A la fin du mois de juin, des scientifiques rapportaient l’efficacité de deux vaccins pour éliminer le virus zika de l’organisme. Des résultats obtenus sur modèle murin exclusivement. Mais une nouvelle expérimentation vient d’être lancée… chez l’Homme.

Des chercheurs de l’Institut américain des maladies infectieuses (NIAID*) testent depuis ce mardi 2 août une molécule précédemment administrée à des souris. Ce vaccin candidat s’est avéré efficace pendant l’essai clinique de phase 1. « Appelée plasmide, elle contient des gènes spécifiques (ADN) au virus zika. Injectée en intramusculaire, la reconnaissance du pathogène s’effectue et une réponse immunitaire se déclenche dans l’organisme », rapporte Anthony S. Fauci, directeur du NIAID.

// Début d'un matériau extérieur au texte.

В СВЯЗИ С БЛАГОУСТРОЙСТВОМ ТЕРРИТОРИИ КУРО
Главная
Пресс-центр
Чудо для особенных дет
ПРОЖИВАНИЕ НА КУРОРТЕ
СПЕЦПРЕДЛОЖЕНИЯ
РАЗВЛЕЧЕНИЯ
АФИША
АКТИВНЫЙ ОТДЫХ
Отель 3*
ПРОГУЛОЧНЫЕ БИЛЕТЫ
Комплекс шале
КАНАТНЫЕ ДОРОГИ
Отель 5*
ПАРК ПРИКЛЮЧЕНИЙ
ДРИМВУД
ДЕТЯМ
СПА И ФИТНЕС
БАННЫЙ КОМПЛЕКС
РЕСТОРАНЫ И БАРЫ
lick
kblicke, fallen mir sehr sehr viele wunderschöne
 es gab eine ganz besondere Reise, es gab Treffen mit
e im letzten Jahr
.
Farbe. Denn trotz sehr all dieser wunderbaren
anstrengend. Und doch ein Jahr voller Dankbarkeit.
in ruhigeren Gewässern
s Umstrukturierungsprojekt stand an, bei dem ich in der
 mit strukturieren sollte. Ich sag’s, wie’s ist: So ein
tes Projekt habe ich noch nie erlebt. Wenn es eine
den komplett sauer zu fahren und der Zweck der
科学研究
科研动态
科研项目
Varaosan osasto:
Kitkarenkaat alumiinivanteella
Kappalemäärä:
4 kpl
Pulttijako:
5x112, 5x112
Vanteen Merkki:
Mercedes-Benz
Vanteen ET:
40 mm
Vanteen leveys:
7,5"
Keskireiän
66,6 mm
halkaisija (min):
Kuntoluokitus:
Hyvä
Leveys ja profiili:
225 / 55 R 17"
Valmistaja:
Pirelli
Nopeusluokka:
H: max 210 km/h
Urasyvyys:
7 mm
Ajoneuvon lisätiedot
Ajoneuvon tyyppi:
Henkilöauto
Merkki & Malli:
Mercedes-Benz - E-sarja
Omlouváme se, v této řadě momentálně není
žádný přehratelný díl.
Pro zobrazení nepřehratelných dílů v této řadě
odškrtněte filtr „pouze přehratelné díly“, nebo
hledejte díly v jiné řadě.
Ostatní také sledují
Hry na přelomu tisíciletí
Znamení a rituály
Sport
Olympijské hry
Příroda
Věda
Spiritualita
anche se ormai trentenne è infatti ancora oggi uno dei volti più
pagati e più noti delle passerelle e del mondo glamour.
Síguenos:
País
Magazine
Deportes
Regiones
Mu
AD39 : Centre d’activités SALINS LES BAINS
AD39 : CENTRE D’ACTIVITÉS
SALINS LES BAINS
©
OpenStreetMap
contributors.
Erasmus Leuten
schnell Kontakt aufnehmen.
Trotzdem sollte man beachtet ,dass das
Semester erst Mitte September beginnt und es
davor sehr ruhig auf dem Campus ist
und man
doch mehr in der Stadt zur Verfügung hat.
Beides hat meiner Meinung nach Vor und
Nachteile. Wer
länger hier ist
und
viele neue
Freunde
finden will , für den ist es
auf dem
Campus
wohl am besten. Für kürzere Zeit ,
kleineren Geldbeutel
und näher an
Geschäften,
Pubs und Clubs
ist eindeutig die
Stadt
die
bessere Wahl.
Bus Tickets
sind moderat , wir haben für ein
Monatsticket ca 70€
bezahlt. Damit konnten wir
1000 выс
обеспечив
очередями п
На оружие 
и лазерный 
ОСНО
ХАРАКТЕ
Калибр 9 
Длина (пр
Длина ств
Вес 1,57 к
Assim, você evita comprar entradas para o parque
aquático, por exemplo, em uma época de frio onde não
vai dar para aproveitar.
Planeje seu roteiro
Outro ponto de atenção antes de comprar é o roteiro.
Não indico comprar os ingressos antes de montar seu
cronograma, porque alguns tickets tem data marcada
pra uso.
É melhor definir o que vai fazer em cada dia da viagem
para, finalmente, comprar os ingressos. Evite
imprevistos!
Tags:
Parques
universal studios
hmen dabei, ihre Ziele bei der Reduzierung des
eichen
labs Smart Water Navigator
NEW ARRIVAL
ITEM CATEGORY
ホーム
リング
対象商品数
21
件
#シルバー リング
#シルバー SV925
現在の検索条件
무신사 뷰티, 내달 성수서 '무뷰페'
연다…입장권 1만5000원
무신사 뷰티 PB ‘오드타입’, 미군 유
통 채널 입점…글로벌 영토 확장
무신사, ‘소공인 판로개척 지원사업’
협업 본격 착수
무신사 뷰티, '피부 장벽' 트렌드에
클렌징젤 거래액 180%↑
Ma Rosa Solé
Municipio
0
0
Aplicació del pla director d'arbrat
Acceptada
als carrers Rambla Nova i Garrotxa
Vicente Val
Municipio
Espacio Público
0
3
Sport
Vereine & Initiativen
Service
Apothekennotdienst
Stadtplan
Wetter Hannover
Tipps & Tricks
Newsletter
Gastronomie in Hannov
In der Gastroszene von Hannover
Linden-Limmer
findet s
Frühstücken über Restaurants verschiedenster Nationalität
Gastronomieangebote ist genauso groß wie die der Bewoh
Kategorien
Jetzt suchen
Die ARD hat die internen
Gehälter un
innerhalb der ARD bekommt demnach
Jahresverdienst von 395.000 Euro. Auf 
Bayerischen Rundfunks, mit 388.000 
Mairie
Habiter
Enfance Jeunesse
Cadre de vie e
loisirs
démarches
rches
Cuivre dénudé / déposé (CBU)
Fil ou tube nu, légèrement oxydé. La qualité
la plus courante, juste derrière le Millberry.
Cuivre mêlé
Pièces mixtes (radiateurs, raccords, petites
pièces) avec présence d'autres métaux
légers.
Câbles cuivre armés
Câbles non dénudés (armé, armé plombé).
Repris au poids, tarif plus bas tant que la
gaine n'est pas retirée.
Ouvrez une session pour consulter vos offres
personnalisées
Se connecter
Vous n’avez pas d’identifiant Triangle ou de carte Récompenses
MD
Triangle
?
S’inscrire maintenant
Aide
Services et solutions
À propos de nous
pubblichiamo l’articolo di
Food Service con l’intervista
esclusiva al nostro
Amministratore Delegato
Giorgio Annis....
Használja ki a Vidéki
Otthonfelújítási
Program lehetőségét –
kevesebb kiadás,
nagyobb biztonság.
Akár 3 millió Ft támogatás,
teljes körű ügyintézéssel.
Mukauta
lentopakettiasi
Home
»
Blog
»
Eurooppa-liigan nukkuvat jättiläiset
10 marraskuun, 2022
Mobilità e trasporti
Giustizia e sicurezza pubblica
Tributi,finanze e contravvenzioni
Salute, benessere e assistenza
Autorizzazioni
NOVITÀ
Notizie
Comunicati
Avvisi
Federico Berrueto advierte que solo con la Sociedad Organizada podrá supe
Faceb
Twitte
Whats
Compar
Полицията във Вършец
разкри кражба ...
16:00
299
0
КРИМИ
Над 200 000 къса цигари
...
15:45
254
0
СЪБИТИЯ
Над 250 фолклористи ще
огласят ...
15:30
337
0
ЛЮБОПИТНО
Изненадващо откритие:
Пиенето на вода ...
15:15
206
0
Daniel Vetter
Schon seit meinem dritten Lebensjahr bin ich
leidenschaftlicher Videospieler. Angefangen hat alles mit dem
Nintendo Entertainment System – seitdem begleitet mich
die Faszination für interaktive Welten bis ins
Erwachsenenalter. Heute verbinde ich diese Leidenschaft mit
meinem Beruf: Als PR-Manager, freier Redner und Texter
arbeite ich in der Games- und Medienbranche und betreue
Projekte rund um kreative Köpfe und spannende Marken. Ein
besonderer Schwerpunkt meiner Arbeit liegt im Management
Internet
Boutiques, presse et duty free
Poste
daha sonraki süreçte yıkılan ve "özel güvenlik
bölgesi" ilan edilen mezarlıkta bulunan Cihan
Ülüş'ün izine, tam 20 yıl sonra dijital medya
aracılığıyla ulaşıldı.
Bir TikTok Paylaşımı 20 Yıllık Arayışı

Les scientifiques vont évaluer la réponse immunitaire de 80 volontaires en bonne santé âgés de 18 à 35 ans. Quatre groupes de vingt participants ont été formés et tous ont tous reçu une dose de vaccin lors de la première visite. Deux groupes vont ensuite bénéficier d’une injection additionnelle à 6 ou 12 semaines suivant le début du test. Les deux autres groupes recevront 2 doses : la moitié à 4 semaines et à 8 semaines après la première injection pour le premier, la 4ème et la 20ème pour les autres.

Quel mode d’action ?

Au terme de l’expérimentation, chacun aura reçu la même dose. A chaque injection, l’examen clinique de 30 minutes permettra de dresser le tableau des effets secondaires. Pendant toute l’expérimentation, les volontaires relèveront au quotidien leur température corporelle et annoteront leurs potentiels symptômes. Dernières étapes, la visite de contrôle fixée à 44 semaines après la première injection et les prélèvements sanguins pour effectuer un dosage d’anticorps. Une batterie de tests suivie de deux autres visites à 18 mois et 2 ans. Ainsi les échantillons sanguins permettront aux scientifiques d’évaluer dans le temps l’évolution de la réponse immunitaire.

« En cas d’efficacité la phase 2 débutera début 2017 dans les zones épidémiques ». La phase de commercialisation n’est donc pas pour demain. Mais l’équipe du NIAID travaille au développement de ces phases.